En définitive, la solution la plus pragmatique devrait l'emporter, selon l'adage « un tiens vaut mieux que deux tu l'auras » ; en effet en 2013, la France devra, si les perspectives de réduction du déficit sont tenues, revenir -3% du PIB. Il faudra alors parvenir converger pour revenir rapidement à l'équilibre. Si les anticipations actuelles sont correctes , le déficit structurel s'établira à -1,6% du PIB.

Conclusion :

Dans les conditions budgétaires actuelles, il y a fort à parier qu'un supplément inédit de ressources fiscales de l'ordre 4 à 6 milliards d'€ (0,2 à 0,3 point de PIB la première année-2013) puis de 2 milliards d'€ (0,1 point) les années suivantes et de façon parfaitement récurrente, pourrait conduire la France à réviser sa position sur le système Rubik. Il serait tragique que l'idéalisme de la justice fiscale l'emporte sur le pragmatisme et l'intérêt général.
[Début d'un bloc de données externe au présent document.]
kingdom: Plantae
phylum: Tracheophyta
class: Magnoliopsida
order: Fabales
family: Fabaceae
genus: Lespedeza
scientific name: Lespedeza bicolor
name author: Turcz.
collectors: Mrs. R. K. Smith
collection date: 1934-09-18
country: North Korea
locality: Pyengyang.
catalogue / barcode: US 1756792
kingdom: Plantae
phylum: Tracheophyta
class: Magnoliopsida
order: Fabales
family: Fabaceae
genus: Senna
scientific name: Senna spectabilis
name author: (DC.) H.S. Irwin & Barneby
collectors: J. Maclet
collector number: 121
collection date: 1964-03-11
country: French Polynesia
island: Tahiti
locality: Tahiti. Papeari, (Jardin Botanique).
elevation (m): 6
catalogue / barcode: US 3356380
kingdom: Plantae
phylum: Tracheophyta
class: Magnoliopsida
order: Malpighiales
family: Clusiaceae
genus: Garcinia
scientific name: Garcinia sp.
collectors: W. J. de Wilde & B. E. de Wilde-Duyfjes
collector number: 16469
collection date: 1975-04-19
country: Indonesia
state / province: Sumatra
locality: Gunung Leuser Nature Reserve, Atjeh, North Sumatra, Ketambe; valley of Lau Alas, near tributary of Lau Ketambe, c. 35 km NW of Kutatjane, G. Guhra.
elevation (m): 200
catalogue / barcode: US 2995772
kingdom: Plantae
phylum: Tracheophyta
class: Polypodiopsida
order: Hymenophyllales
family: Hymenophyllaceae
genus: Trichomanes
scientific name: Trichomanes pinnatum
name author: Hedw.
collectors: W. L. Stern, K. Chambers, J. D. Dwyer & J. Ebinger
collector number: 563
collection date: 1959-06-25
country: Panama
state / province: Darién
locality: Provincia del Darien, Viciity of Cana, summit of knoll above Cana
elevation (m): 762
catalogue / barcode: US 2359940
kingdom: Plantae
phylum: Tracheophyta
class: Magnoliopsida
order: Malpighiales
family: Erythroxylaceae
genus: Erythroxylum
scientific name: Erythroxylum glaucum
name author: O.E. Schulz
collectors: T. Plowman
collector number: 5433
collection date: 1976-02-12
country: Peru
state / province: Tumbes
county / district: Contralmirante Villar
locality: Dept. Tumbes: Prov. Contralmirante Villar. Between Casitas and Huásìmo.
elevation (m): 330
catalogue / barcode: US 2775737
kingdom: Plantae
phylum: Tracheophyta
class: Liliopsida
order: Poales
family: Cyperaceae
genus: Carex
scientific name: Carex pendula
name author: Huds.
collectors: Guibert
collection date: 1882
Nous rentrons dans une époque où chaque posture à son coût, c'est ce qui pourrait amener l'Italie et l'Espagne à s'intéresser elles aussi au système Rubik.

Milliards d'€AllemagneGrande-BretagneFrance (hypothèse)
Avoirs non déclarés entre 130 et 180 milliards 52 milliards 80 milliards
Consignation (payée par les banques/ remboursable) 1,91 milliard 0,436 milliard environ 0,9 milliard
Régularisation des avoirs (taux) entre 19% et 34% entre 19% et 34% entre 19% et 34%
Montant de la régularisation attendue des comptes 8,8 milliards 2,5-3 milliards environ 4 à 5 milliards
Fiscalisation des PV (taux) 26,375% 27% < 28% taux officiel 31,3%*
Fiscalisation des revenus de capitaux (taux) 26,375% 48% < 50% taux officiel 31,3%*
Rendement annuel moyen attendu 0,88 milliard 5,67 milliards 1-2 milliards
Communication des demandes de renseignement sans "fishing expeditions" de 750 à 999 demandes/2 ans 500 demandes/an 500 demandes/an ?
Notes : *sans prendre en compte pour la France du relèvement de 1,2% des prélèvements sociaux sur les revenus du capital

[1] Se reporter à la documentation de base de l'accord, disponible auprès du Département fédéral des finances (DFF). Pour la Grande-Bretagne, voir ici.